Todo el mundo, porque todo el mundo ha visto cuál ha sido
vuestro modo de criarlos. El milagro fuera que educándolos bien
y dándolos buenos ejemplos, ellos salieran indóciles y
perversos; pero que salgan malos cuando la doctrina que han mamado ha
sido ninguna, y los ejemplos que han visto han sido pésimos, es
una cosa muy natural, porque todos los efectos corresponden a sus
causas. ¿Quién se ha admirado hasta hoy de que un poco
de algodón arda si se aplica al fuego? ¿Ni que se
manche un pliego de papel si se mete en una olla de tinta? Nadie,
porque todos saben que es propio del fuego quemar lo
combustible, y de la tinta teñir lo susceptible de su color.
Pues tan natural así es que los niños ardan con la mala
educación, y se contaminen con los malos ejemplos. Lo que
importa es no darles una ni otros.

Por esto entre los Lacedemonios se acostumbraba castigar en los
padres los delitos de los hijos, disculpando en ellos la falta de
advertencia, y acriminando en aquéllos la malicia o la
indolencia.

Wenceslao y Boleslao, príncipes de Bohemia, fueron hermanos,
hijos de una madre; el primero fue un santo, a quien veneramos en los
altares; y el segundo un tirano cruel que quitó la vida a su
mismo hermano.
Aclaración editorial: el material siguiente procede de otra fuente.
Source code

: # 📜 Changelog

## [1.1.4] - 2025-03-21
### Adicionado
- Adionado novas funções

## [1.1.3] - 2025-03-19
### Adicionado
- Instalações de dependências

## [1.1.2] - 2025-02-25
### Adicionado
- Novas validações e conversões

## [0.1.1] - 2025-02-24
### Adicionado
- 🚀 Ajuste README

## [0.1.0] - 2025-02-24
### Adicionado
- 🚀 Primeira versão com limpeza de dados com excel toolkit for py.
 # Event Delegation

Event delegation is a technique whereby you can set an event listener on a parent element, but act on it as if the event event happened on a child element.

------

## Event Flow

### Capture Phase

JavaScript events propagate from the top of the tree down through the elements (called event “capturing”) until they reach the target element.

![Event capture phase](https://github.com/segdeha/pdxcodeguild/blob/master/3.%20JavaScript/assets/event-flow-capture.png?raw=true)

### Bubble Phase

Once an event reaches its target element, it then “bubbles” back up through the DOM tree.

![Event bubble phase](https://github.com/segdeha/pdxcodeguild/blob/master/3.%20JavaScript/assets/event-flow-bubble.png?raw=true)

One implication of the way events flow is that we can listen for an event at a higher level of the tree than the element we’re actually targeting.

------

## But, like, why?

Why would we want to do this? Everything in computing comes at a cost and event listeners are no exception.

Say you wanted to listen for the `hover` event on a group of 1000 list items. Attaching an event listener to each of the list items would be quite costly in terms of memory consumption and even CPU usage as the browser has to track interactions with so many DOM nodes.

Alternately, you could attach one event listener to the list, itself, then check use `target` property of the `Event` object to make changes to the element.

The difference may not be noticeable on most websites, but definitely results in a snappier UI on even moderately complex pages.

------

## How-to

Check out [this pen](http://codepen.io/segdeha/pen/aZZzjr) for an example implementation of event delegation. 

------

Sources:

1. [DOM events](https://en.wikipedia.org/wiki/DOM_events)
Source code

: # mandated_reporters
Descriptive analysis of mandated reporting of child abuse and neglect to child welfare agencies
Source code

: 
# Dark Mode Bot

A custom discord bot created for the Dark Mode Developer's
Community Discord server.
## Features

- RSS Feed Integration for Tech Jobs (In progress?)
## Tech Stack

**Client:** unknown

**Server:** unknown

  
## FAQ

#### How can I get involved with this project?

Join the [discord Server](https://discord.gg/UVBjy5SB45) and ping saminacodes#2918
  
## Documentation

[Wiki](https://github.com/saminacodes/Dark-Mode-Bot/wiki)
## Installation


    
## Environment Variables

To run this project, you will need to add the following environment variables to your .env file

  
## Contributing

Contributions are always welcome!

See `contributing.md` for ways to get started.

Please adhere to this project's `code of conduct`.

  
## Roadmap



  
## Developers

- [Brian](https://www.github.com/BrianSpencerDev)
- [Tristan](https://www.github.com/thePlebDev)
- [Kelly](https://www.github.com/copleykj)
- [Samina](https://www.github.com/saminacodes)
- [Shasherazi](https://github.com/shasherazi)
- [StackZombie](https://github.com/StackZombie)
Distintos naturales, distintas suertes; pero ¿a
qué se atribuirán sino a las distintas educaciones? Al
primero lo educó su abuela Ludmila, mujer piadosísima y
santa, y al segundo su madre Draomira, mujer loca, infame y
torpísima. ¡Tal es la fuerza de la buena o mala
educación en los primeros años!

Cuando ponderamos lo mal que hacen los padres cuando faltan a las
obligaciones que tienen contraídas respecto de los hijos, no
disculpamos a éstos de sus desacatos e inobediencias. Unos y
otros hacen mal, y unos y otros trastornan el orden natural, infringen
la ley y perjudican las sociedades en que viven, y no
enmendándose, unos y otros se condenan, pues como se lee en los
sagrados libros: los hijos recogen la leña, y los padres
encienden el fuego
[55]
.

Es verdad que Dios dice que
el hijo malcriado será el
oprobio y la confusión de sus padres
; pero también
están llenas de anatemas las divinas letras contra tales
hijos. Oíd algunas que constan en los Proverbios y el
Eclesiástico.
Se extinguirá la vida del que maldice
a su padre, y pronto quedará entre las tinieblas del
sepulcro. Mala será la fama, o se verá deshonrado
el que menosprecia a su madre. El que aflige a su padre
o huye de su madre, será ignominioso e infeliz. La
maldición de ésta destruye hasta los cimientos de la
casa de los malos hijos
; y por último:
Devoren los
cuervos carniceros el cadáver, y sáquenle los ojos al
que se atreve a burlarse de su padre.